TEXTE D'ÉTUDE ▸
::::::

Orange et Bouygues Telecom confirment discuter d’une union

©BERTRAND BECHARD / MAXPPP ILLUSTRATION TELEPHONIE MOBILE LES TROIS FOURNISSEURS FRANCAIS (ORANGE, SFR ET BOUYGUES)

C’est officiel: six mois après avoir rejeté une offre de 10 milliards d’euros du groupe Numericable-SFR appartenant au milliardaire Patrick Drahi, le groupe industriel et de construction Bouygues négocie avec le numéro un des télécoms Orange pour lui vendre sa filiale Bouygues Telecom, au 3ème rang national du secteur. Les 2 groupes ont confirmé mardi, dans 2 communiqués distincts, être en «discussions préliminaires». Bouygues a confirmé la signature d’un «accord de confidentialité ce jour» tout en précisant qu’«aucune décision n’a été prise» et que «rien ne garantit l’issue de ces discussions préliminaires». Orange a précisé que ces négociations «ne sont pas contraintes par un calendrier particulier et ne s’engagent pas sur un schéma prédéfini». L’existence de pourparlers entre Orange et Bouygues autour de l’avenir de Bouygues Telecom faisait l’objet de spéculations dans la presse depuis près d’un mois. Orange «pense depuis un moment qu’il y a une certaine logique dans une consolidation en France», avait rappelé lundi le patron d’Orange, Stéphane Richard, tout en précisant que l’opérateur ne se lancerait pas «dans une opération qui ne sera(it) pas créatrice de valeur». Pour l’association de consommateurs UFC-Que Choisir, un passage de quatre à trois opérateurs pourrait en effet menacer les investissements dans le haut débit, tout en provoquant une hausse des tarifs. Du côté des syndicats, la CGT s’est inquiétée de la possibilité que «Martin Bouygues (devienne) le 2ème actionnaire (d’Orange, ndlr) derrière l’Etat», et que la «rentabilité financière» prévale sur «une vision (…) industrielle de long terme», tandis que SUD prévient que «les salariés ne doivent pas être les dindons de ce nouveau monopoly». Une possible fusion, suspendue à son acceptation par les autorités de la concurrence en France et à Bruxelles, entraînerait le passage de 4 à 3 opérateurs dans l’Hexagone, une situation qui profiterait également à Numericable-SFR et Free, dans un marché particulièrement concurrentiel.Mais en la matière, la position de la Commission européenne s’est durcie au cours des derniers mois, la Commissaire à la Concurrence Margrethe Vestager préférant une consolidation supranationale à des rapprochements entre opérateurs nationaux. Le nouvel ensemble représenterait plus de 60% de part de marché en valeur, et 54% en ce qui concerne le nombre de clients, sur le mobile, très loin devant Numericable-SFR avec 30,3% du marché, et Free, à 15,7% en nombre d’abonnés.

::::::

EXERCICES ▸
**1.** Répondez à ces questions d'après l'article sur Orange et Bouygues Telecom.
(a) À combien s'élevait l'offre de Numericable-SFR que Bouygues a rejetée ?
(b) Qui dirige Orange ?
(c) Quelle part du marché mobile détient Free en nombre d'abonnés ?
**2.** Dites si chaque affirmation concorde avec l'article sur Orange et Bouygues Telecom. Répondez par oui ou non et citez les mots du texte qui tranchent.
(a) Bouygues Telecom occupe la deuxième place nationale du secteur.
(b) Selon Orange, les négociations suivent un calendrier précis.
(c) Margrethe Vestager favorise une consolidation supranationale.
**3.** Relevez toutes les personnes nommées dans le corps de l'article sur Orange et Bouygues Telecom, sans compter la légende de l'illustration.
Les enregistrements n'interviennent pas dans ce travail.

DONNÉES BRUTES ▸
::::::

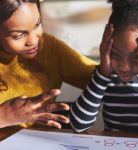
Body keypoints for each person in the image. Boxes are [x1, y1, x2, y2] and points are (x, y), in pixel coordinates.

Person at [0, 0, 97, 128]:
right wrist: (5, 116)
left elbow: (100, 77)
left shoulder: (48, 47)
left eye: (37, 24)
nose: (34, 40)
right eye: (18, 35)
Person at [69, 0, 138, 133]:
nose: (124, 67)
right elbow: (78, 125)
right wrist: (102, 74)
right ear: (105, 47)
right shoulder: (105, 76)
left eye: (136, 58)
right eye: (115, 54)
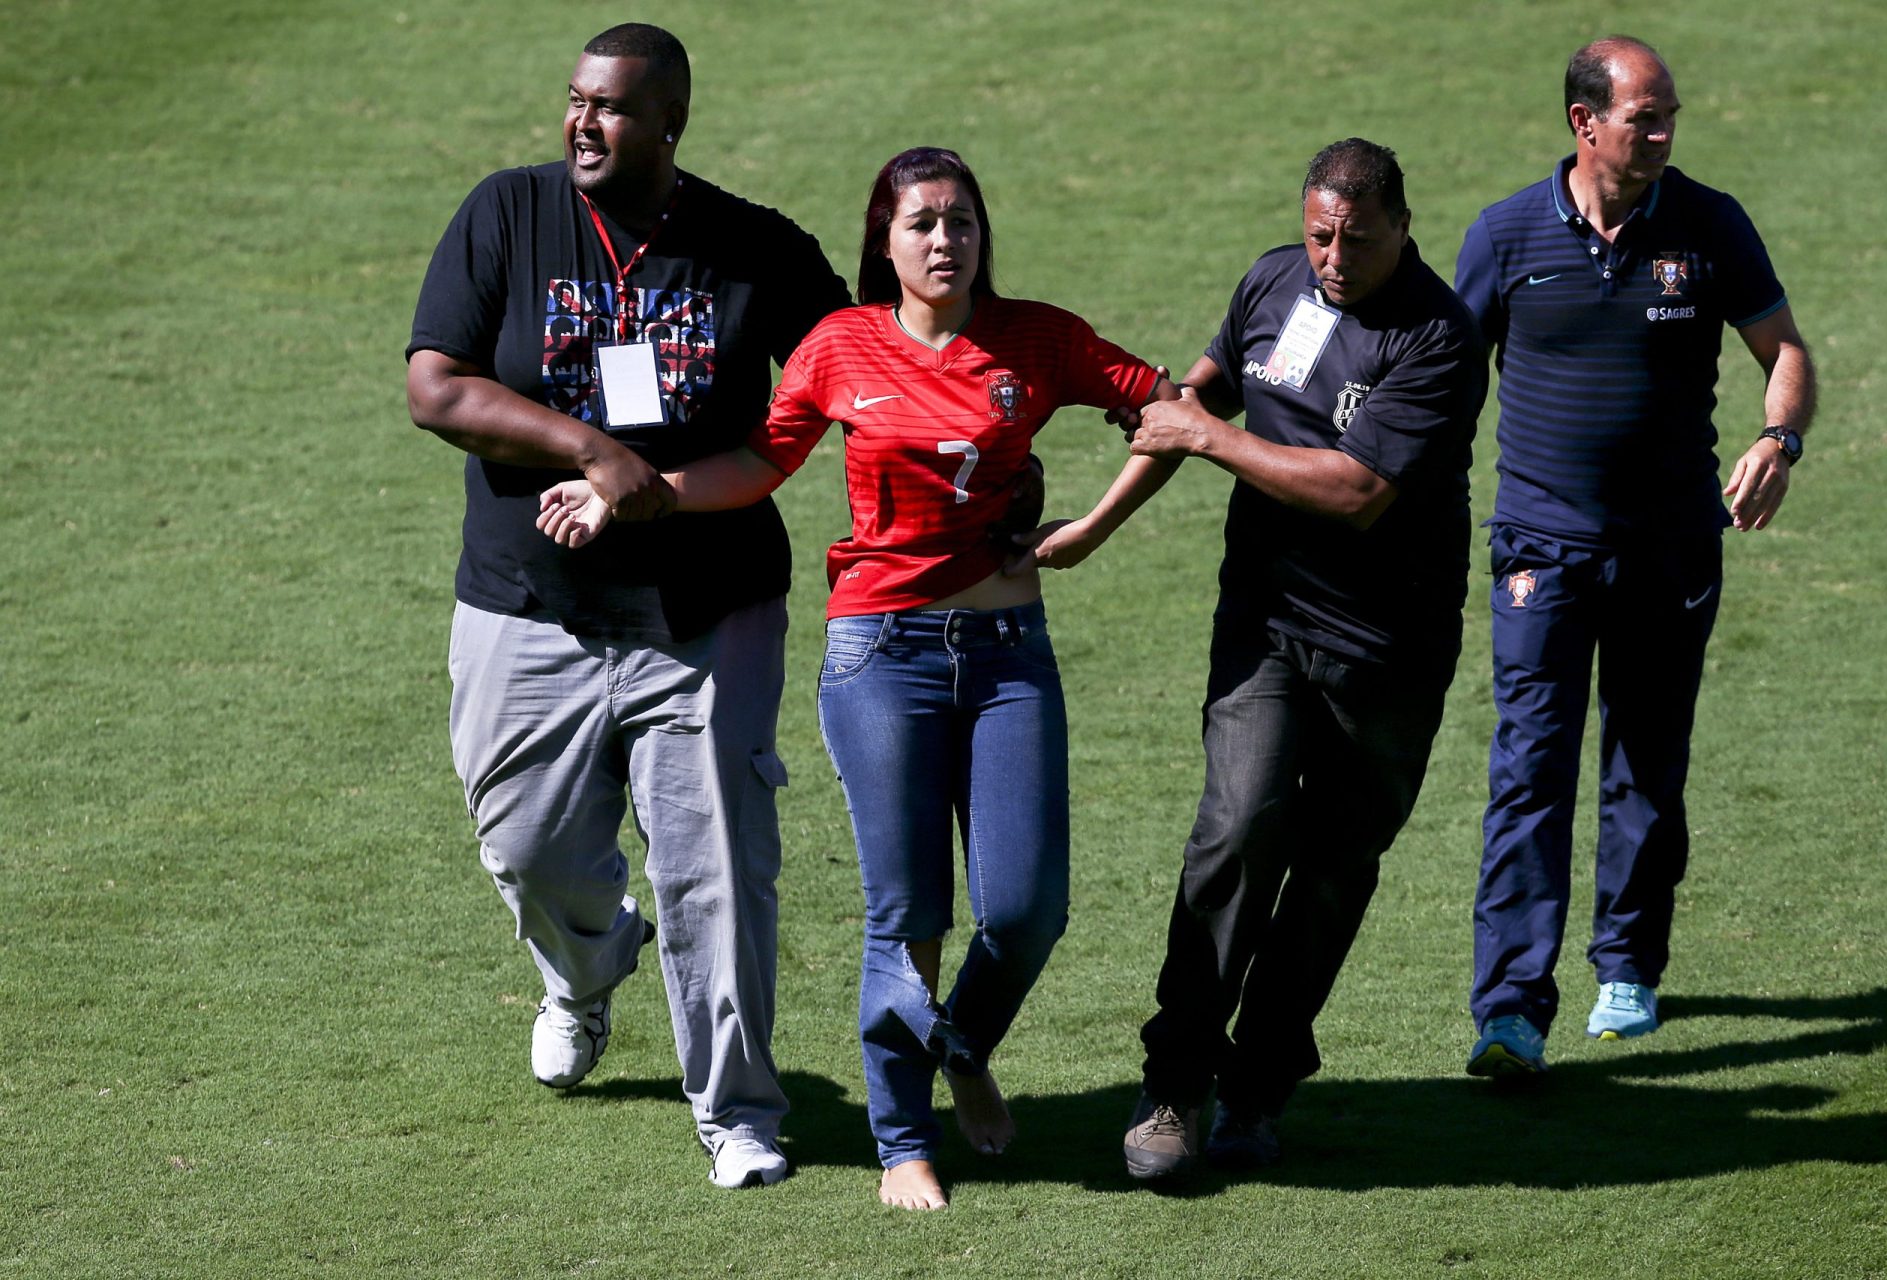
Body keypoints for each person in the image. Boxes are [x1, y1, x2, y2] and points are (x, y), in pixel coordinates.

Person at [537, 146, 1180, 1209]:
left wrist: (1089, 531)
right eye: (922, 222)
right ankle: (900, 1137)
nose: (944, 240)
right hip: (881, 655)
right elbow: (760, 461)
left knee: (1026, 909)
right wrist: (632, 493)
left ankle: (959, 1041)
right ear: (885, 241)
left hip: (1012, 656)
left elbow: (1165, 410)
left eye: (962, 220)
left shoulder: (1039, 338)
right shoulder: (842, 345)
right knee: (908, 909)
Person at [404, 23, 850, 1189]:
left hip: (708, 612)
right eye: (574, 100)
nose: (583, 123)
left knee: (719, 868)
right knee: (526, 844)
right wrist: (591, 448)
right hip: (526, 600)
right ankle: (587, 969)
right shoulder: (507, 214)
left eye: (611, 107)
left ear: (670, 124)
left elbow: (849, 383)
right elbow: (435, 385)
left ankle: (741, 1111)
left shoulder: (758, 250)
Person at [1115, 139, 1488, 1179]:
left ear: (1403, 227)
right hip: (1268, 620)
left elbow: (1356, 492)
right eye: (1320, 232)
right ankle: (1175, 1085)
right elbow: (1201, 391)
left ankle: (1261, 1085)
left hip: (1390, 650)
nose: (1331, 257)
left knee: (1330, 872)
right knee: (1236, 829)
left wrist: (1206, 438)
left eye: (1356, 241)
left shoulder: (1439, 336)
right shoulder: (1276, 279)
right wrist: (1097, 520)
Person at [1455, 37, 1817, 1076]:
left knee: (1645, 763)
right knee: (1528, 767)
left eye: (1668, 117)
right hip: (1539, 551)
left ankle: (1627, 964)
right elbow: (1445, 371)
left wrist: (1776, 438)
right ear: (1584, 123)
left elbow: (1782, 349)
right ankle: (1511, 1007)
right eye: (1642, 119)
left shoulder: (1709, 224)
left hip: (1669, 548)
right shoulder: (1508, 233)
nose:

::::::

CORRIGÉ DES EXERCICES ▸
**1.**
(a) 10 milliards d'euros.
(b) Stéphane Richard.
(c) 15,7 %.

**2.**
(a) Non : « au 3ème rang national du secteur ».
(b) Non : « ne sont pas contraintes par un calendrier particulier ».
(c) Oui : « préférant une consolidation supranationale à des rapprochements entre opérateurs nationaux ».

**3.** Patrick Drahi, Stéphane Richard, Martin Bouygues, Margrethe Vestager.